= Beginning of Section =
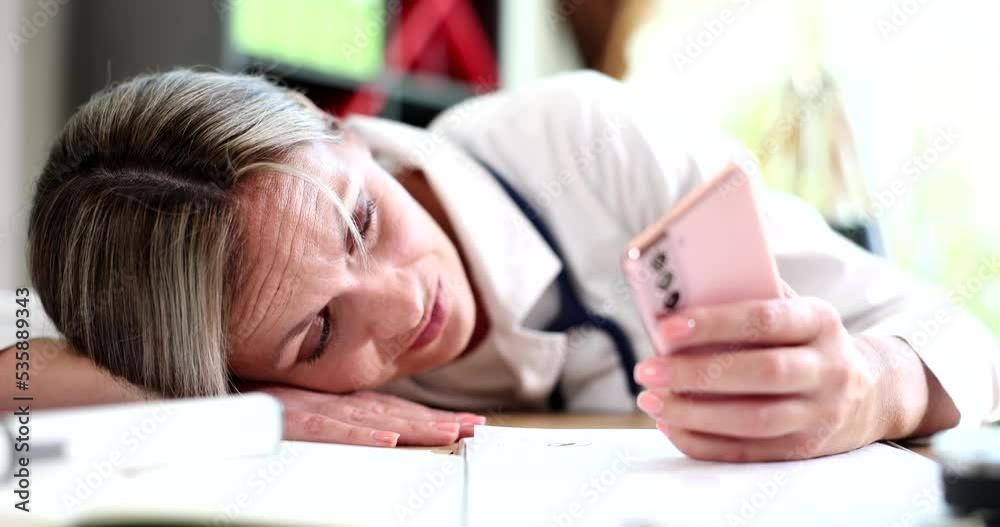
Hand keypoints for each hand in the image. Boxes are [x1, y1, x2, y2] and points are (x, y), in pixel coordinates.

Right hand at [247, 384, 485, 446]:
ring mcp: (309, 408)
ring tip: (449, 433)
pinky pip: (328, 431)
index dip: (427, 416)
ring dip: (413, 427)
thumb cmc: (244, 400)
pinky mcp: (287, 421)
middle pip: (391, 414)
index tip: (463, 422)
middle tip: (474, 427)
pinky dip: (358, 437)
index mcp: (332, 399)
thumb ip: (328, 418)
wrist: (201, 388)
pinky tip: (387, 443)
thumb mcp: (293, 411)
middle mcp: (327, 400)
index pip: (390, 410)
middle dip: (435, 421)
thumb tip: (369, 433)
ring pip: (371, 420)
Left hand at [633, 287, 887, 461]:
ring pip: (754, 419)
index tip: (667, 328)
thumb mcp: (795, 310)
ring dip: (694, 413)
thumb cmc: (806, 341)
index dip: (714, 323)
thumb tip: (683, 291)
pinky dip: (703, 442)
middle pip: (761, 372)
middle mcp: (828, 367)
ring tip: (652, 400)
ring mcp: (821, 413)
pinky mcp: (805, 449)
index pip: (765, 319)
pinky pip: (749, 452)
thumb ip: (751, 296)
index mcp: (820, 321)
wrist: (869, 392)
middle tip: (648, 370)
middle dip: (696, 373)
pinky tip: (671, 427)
= End of Section =
= Beginning of Section =
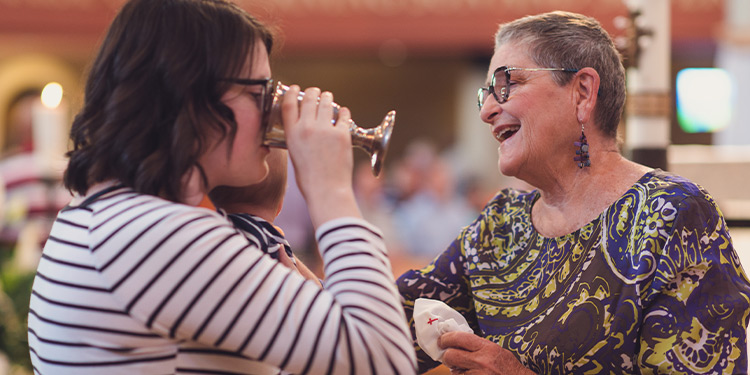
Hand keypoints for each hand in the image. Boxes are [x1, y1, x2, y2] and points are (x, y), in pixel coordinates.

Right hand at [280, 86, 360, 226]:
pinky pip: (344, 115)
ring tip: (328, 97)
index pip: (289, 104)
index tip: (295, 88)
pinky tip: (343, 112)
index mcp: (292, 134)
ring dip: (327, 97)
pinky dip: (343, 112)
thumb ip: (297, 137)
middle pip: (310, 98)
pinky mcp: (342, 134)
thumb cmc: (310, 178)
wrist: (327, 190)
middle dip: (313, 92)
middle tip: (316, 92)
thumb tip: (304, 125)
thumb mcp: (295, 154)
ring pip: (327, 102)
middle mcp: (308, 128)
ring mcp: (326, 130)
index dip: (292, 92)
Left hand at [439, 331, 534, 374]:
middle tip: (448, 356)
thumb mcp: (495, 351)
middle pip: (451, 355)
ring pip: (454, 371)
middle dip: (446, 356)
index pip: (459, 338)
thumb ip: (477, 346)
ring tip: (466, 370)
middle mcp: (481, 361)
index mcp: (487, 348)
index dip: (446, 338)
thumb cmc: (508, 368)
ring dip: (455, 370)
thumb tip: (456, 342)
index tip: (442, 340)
= End of Section =
### WHAT TO PRODUCE
Could you set down, exactly as written, the lines above between the one holding "index mcp: (332, 399)" and the one holding "ring pip: (754, 419)", inclusive, and nothing more?

### TASK SOLUTION
index mcp: (332, 399)
thumb ip: (328, 418)
wrist: (201, 388)
pinky tip: (387, 443)
thumb mcp: (293, 411)
middle mcp: (327, 400)
index pip: (390, 410)
middle dip: (435, 421)
thumb tip: (369, 433)
ring pip: (371, 420)
Left hand at [633, 287, 887, 461]:
ring pip: (754, 419)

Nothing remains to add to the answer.